___ SOURCE PASSAGE

Testing for gene mutations and gene fusions is pivotal in the diagnosis and treatment of leukemia [3]. Targeted Next-Generation Sequencing (tNGS) is commonly employed to identify mutations in DNA samples, while qRT-PCR is a widely utilized in molecular biology for detecting gene fusion events in RNA samples. This necessitates the use of multiple samples for multiple testing procedures, resulting in a substantial sample volume requirement and significant labor expenses. Utilizing tNGS to concurrently identify gene mutations and gene fusions in DNA has been demonstrated as feasible in solid tumors [14,15]. Can adult leukemia patients also use tNGS to simultaneously detect gene mutations and gene fusions in DNA to reduce the requirements for samples and experimental operations? Large-scale validation of this approach has not been undertaken yet.
Materials and methods
Patients
From May 2022 to July 2023, a total of 357 consecutive adult patients underwent tNGS testing at SINO-US Diagnosis Center. The study methodologies adhered to the standards outlined in the Declaration of Helsinki. Prior to analysis, all patient data underwent anonymization and de-identification procedures. The data supporting the findings of this study are available on Figshare at https://doi.org/10.6084/m9.figshare.26470501 and on the Sequence Read Archive (SRA) under bioproject_accession number PRJNA1263052. The dates on which the data were accessed for research purposes are 16/5/2025. Of the total cases, 241 were diagnosed with Acute Myeloid Leukemia (AML), including 18 cases of Acute Promyelocytic Leukemia (APL); 88 cases were identified as Acute Lymphoblastic Leukemia (ALL), of these patients, 76 cases were B-cell ALL (B-ALL), and 12 cases were T-cell ALL (T-ALL). Furthermore, 28 cases were classified as Chronic Myeloid Leukemia (CML).

______
___ SUPPLIED INFORMATION

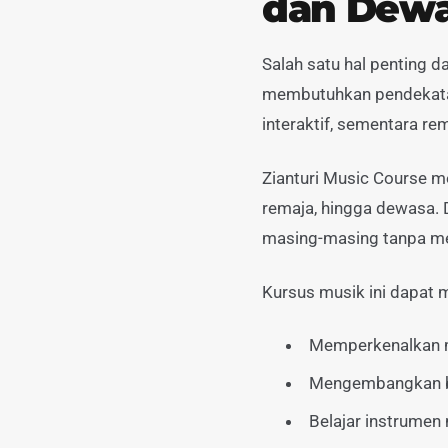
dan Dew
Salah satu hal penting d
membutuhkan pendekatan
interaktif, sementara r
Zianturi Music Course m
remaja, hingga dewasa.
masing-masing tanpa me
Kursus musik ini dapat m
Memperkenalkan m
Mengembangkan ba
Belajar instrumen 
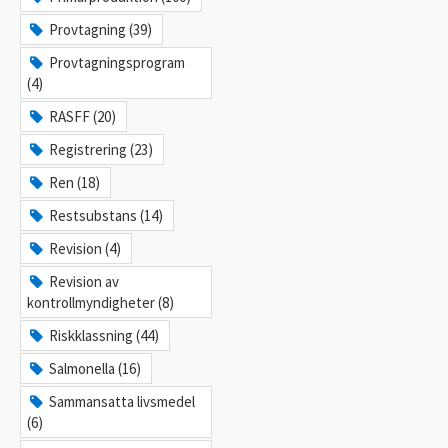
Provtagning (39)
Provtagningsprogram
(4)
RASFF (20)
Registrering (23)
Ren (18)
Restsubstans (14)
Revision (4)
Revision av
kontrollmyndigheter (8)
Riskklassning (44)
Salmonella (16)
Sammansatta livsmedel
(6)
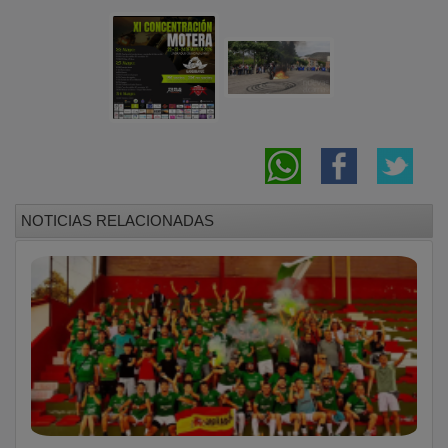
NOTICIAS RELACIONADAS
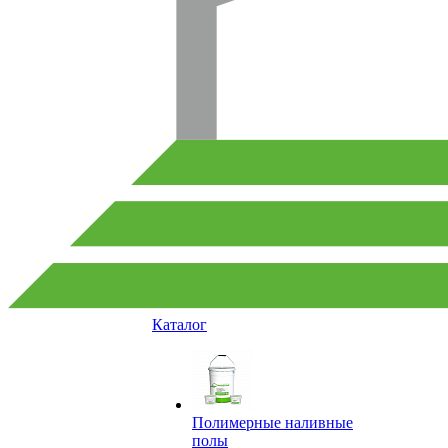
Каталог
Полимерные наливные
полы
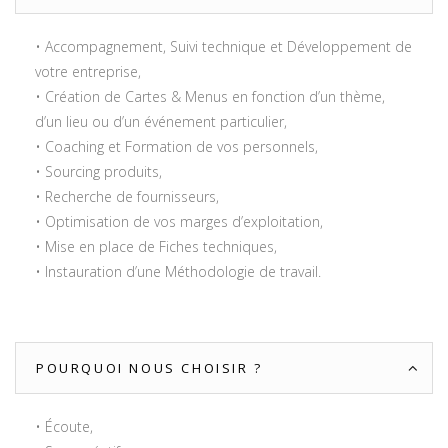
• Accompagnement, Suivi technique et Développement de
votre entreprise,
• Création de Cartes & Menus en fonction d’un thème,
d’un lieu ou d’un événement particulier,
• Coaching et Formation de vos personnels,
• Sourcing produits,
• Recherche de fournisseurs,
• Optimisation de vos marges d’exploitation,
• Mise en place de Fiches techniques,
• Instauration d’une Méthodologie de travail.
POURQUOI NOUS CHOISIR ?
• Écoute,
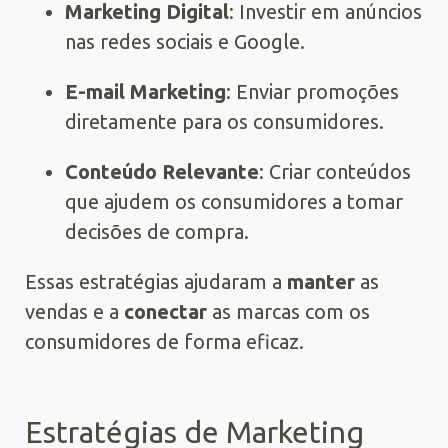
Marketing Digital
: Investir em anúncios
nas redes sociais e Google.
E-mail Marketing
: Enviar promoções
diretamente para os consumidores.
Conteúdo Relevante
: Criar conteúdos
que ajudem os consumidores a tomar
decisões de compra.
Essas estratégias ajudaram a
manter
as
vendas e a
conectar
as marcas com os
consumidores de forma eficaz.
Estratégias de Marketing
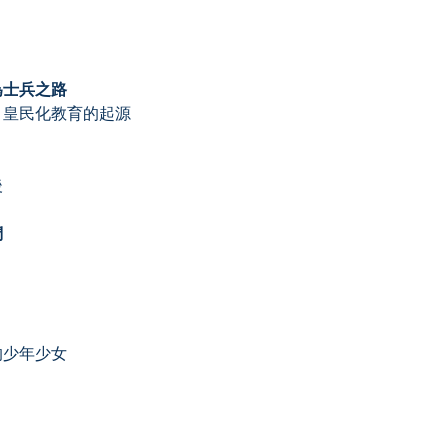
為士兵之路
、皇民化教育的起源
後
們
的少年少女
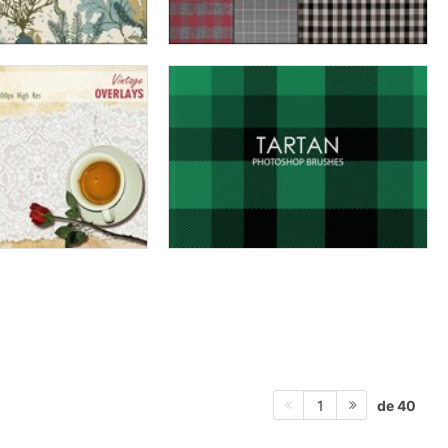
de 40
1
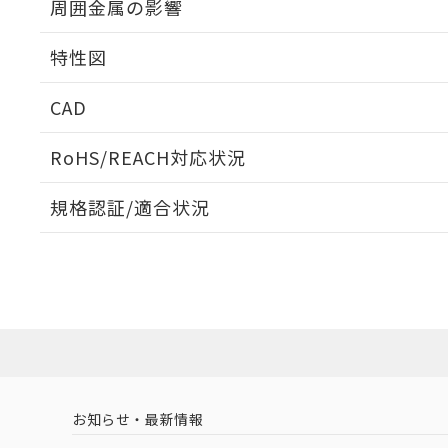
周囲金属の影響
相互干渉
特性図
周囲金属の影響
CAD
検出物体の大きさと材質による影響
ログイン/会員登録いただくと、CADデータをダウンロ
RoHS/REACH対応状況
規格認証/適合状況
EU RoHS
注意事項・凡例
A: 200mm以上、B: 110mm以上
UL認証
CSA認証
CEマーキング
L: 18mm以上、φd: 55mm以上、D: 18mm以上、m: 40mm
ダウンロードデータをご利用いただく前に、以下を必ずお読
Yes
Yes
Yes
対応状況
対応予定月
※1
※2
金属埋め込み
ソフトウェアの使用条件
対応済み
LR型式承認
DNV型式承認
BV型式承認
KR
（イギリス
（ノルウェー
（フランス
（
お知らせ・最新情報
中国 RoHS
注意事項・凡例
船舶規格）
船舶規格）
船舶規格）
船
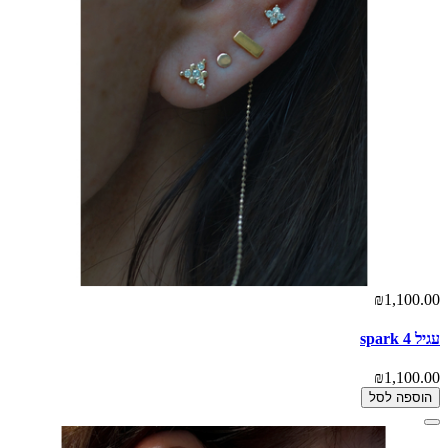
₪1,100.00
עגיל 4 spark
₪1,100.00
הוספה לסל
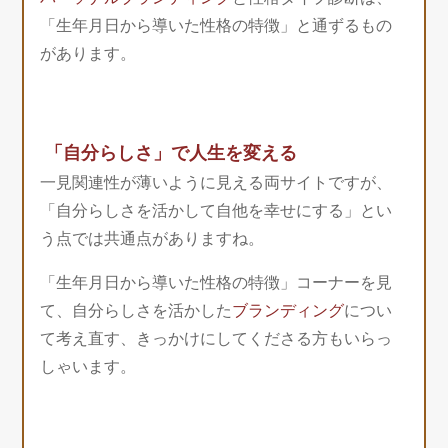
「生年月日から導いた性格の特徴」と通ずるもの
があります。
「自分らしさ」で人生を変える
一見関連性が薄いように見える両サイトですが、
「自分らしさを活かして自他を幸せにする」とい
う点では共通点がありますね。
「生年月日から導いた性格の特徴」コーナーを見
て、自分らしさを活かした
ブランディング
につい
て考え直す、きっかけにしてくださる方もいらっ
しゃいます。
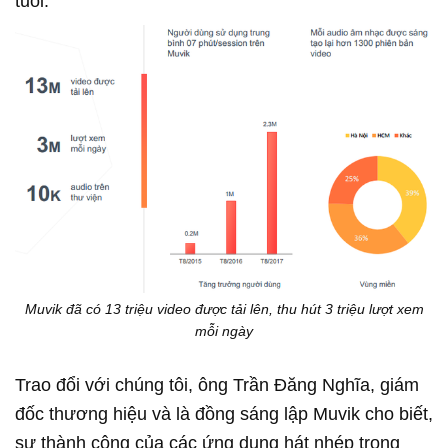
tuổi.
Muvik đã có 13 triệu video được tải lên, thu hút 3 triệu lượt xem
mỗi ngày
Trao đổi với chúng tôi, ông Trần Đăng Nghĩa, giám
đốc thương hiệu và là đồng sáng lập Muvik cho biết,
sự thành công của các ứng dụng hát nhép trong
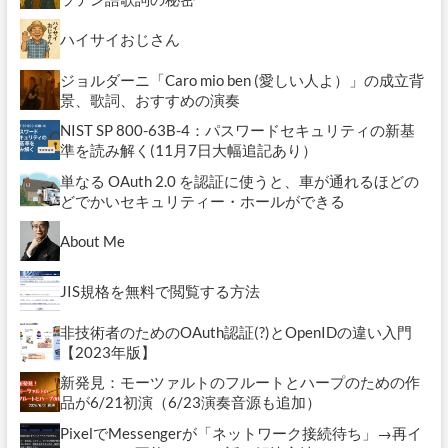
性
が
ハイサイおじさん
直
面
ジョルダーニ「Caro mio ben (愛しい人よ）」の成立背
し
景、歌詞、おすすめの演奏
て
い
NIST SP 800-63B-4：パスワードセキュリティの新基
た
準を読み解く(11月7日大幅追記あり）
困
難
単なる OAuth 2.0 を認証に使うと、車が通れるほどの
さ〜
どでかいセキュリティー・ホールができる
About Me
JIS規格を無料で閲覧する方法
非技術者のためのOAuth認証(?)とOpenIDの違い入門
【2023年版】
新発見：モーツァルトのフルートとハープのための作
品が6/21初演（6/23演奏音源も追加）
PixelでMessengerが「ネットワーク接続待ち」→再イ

______

* _PROBLEMS AND TASKS_:
**A)** Summarize the leukemia sequencing passage in two sentences.
**B)** Please write the next part of the leukemia sequencing passage, starting after its last sentence.
This material has no connection to the leukemia sequencing passage.

* _EXPECTED RESPONSES_:
**A)** Gene mutations in leukemia are commonly identified with tNGS on DNA while gene fusions are detected with qRT-PCR on RNA, which demands multiple samples and substantial labor, and although detecting both in DNA with tNGS has proven feasible in solid tumors, this approach has not yet been validated on a large scale in adult leukemia. From May 2022 to July 2023, 357 consecutive adult patients underwent tNGS testing at SINO-US Diagnosis Center: 241 with AML (including 18 with APL), 88 with ALL (76 B-ALL and 12 T-ALL), and 28 with CML.

**B)**
The design of the leukemia tNGS panel for the detection
A novel custom leukemia tNGS panel, independently developed by Sino-US Diagnostics Lab, aims to simultaneously detect gene mutations and gene fusions at the DNA level. The panel comprises all exons of 302 genes closely associated with leukemia (S1 Table), enabling the detection of single nucleotide variants (SNVs) and small insertions and deletions (indels) within the coding regions of these genes. Additionally, it incorporates 94 introns from 26 genes for the detection of gene fusion alterations within these regions (Table 1). The selection of these introns was guided by the documented gene breakpoint positions reported in published articles. According to the characteristics of tNGS testing, gene fusions can be captured by partial matching with the detection probes. Subsequent tNGS sequencing can reveal the specific genes involved in the fusion event. Thus, the testing panel only needs to cover one end of the fusion gene, theoretically enabling the detection of fusion with any other gene. For example, this detection panel only includes the introns of the NUP98 gene, but it can simultaneously detect various fusion types such as NUP98::NSD1, NUP98::HOXA11, NUP98::HOXA13, NUP98::HOXA9, and so on. For gene fusions with higher occurrence rates in leukemia, such as BCR::ABL1, CBFB::MYH11, PML::RARA, this panel includes both ends of the gene fusions, hoping to increase the detection rate of these critical gene fusions. Simultaneously, we referenced the common breakpoint regions of IGH and MYC identified in lymphoma studies [16–18] and integrated these regions into our panel detection (Table 1). The detection of fusion in these genes fulfills the diagnostic criteria for AML and B-ALL, as defined by genetic abnormalities in the 5th edition of the World Health Organization Classification of Haematolymphoid Tumours (WHO-HAEM5). The total length of all introns, as well as the rearrangement regions of the IGH and MYC genes included in this study, is 679.9 kilobase pairs (Kb).
The research utilized the xGen™ Custom Hybridization Capture library application with capture probes provided by Integrated DNA Technologies (IDT, Coralville, IA). The panel was designed and optimized on the xGen™ platform, incorporating 6,534 specific 120-base pair (bp) probes to cover 95.1% (653.4 Kb) of the target intron region effectively. The relatively low intron coverage can be attributed to the high repetition of intron regions in the genome. Designing capture probes in these areas would lead to a waste of the final sequencing data.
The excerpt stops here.